Why war? Rome had suffered the greatest defeat in its long history and, as a consequence of that defeat, withdrew to beyond the Rhine. From the point of view of the Germanic tribes a vast success and good prospects now of a peaceful future. But history turned out differently. Conflict between the Romans and the Germanic tribes continued and shaped the events of the following centuries to a considerable degree.
After the Romans had withdrawn to defend their borders, it was the Germanic tribes who attacked the Romans and involved them in long-lasting conflict. Why?
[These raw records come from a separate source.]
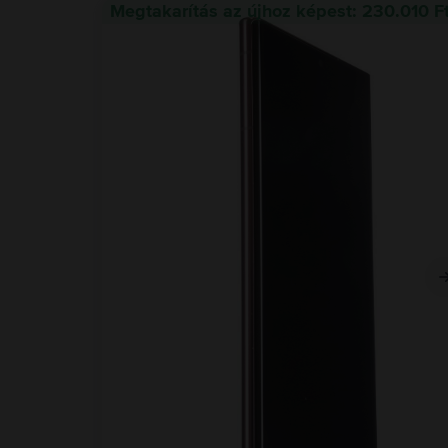
Megtakarítás az újhoz képest: 230.010 F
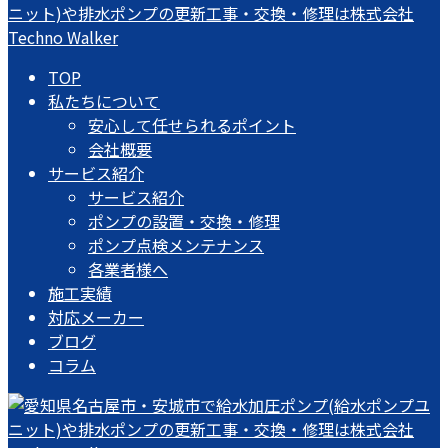
TOP
私たちについて
安心して任せられるポイント
会社概要
サービス紹介
サービス紹介
ポンプの設置・交換・修理
ポンプ点検メンテナンス
各業者様へ
施工実績
対応メーカー
ブログ
コラム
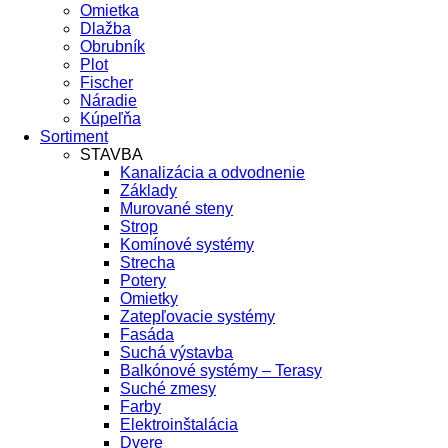
Omietka
Dlažba
Obrubník
Plot
Fischer
Náradie
Kúpeľňa
Sortiment
STAVBA
Kanalizácia a odvodnenie
Základy
Murované steny
Strop
Komínové systémy
Strecha
Potery
Omietky
Zatepľovacie systémy
Fasáda
Suchá výstavba
Balkónové systémy – Terasy
Suché zmesy
Farby
Elektroinštalácia
Dvere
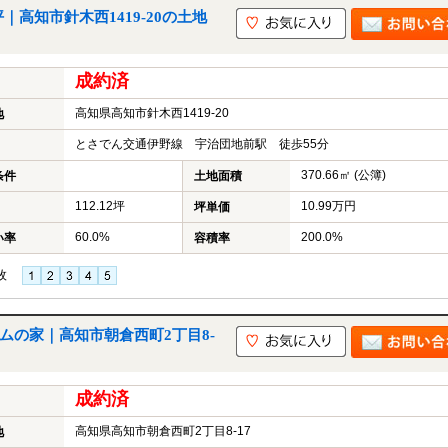
｜高知市針木西1419-20の土地
成約済
高知県高知市針木西1419-20
地
とさでん交通伊野線 宇治団地前駅 徒歩55分
370.66㎡ (公簿)
条件
土地面積
112.12坪
10.99万円
坪単価
60.0%
200.0%
い率
容積率
枚
ームの家｜高知市朝倉西町2丁目8-
成約済
高知県高知市朝倉西町2丁目8-17
地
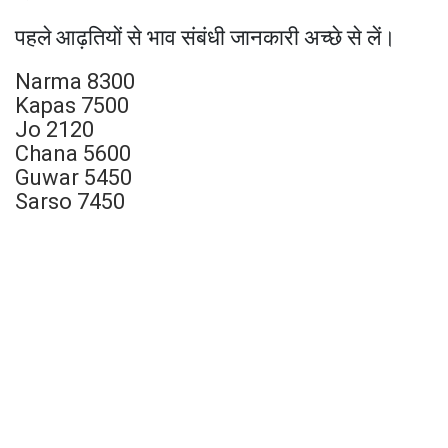
पहले आढ़तियों से भाव संबंधी जानकारी अच्छे से लें।
Narma 8300
Kapas 7500
Jo 2120
Chana 5600
Guwar 5450
Sarso 7450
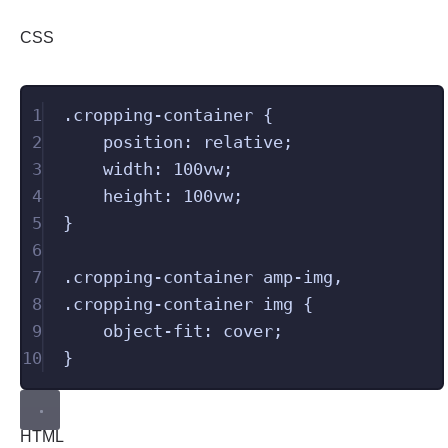
CSS
1
.
cropping-container
 {
2
position
: 
relative
;
3
width
: 
100
vw
;
4
height
: 
100
vw
;
5
}
6
7
.
cropping-container
amp-img
,
8
.
cropping-container
img
 {
9
object-fit
: 
cover
;
10
}
HTML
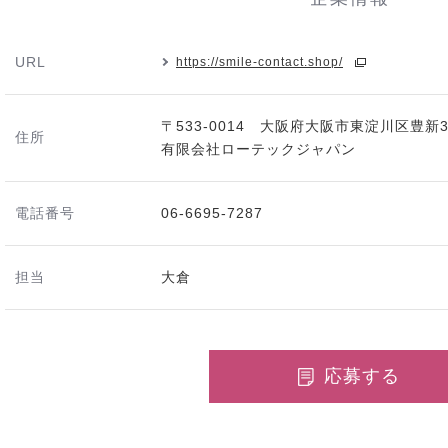
URL
https://smile-contact.shop/
〒533-0014 大阪府大阪市東淀川区豊新3-1
住所
有限会社ローテックジャパン
電話番号
06-6695-7287
担当
大倉
応募する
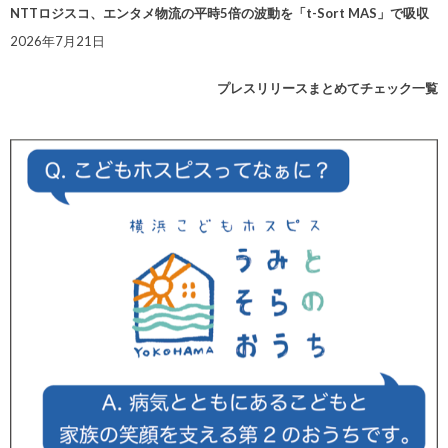
NTTロジスコ、エンタメ物流の平時5倍の波動を「t-Sort MAS」で吸収
2026年7月21日
プレスリリースまとめてチェック一覧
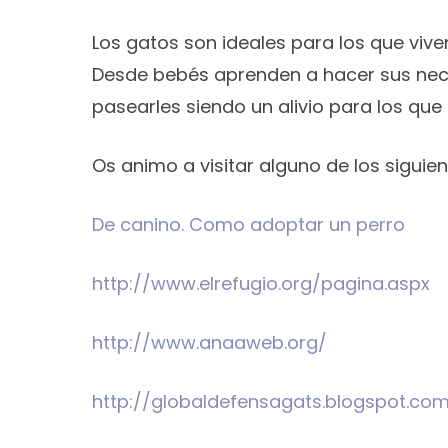
Los gatos son ideales para los que viv
Desde bebés aprenden a hacer sus nece
pasearles siendo un alivio para los que 
Os animo a visitar alguno de los siguie
De canino. Como adoptar un perro
http://www.elrefugio.org/pagina.aspx
http://www.anaaweb.org/
http://globaldefensagats.blogspot.co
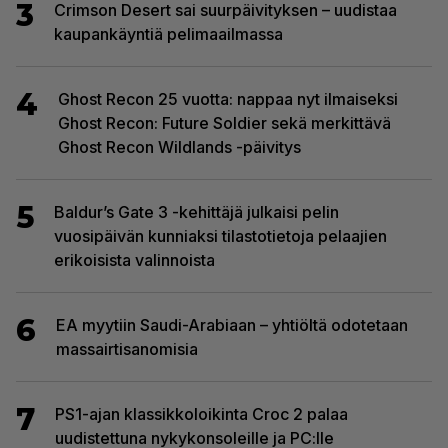
3
Crimson Desert sai suurpäivityksen – uudistaa
kaupankäyntiä pelimaailmassa
4
Ghost Recon 25 vuotta: nappaa nyt ilmaiseksi
Ghost Recon: Future Soldier sekä merkittävä
Ghost Recon Wildlands -päivitys
5
Baldur’s Gate 3 -kehittäjä julkaisi pelin
vuosipäivän kunniaksi tilastotietoja pelaajien
erikoisista valinnoista
6
EA myytiin Saudi-Arabiaan – yhtiöltä odotetaan
massairtisanomisia
7
PS1-ajan klassikkoloikinta Croc 2 palaa
uudistettuna nykykonsoleille ja PC:lle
What motivated Germanic groupings to launch attacks again and again on the Roman Empire and to seek conflict with an obviously superior enemy?
The subject of CONFLICT leads us to the site of the Varus Battle and far beyond it. It opens perspectives as far as the 5th century, to a time when the first Germanic kingdoms were coming into being on Roman territory. In the end the Germanic tribes were successful in their struggle against Rome and inherited their onetime world empire.
How could that happen, if “the barbarians from the North” were inferior to the Romans in every respect? The cliché ideas of the wild and unruly Germanic tribes which we have nowadays, just as the Romans did, are misleading; if they had simply been “barbarians”, they would certainly not have had a chance against the Romans in the long run.
With a large number of outstanding exhibits, the exhibition will trace the path of the Germanic tribes to the summit of power in ancient Europe and present the reasons for their success. Why warfare was their recipe for success can be grasped only when one understands essential features of Germanic society. The many impressive finds assembled for this exhibition will answer the central question: Why war?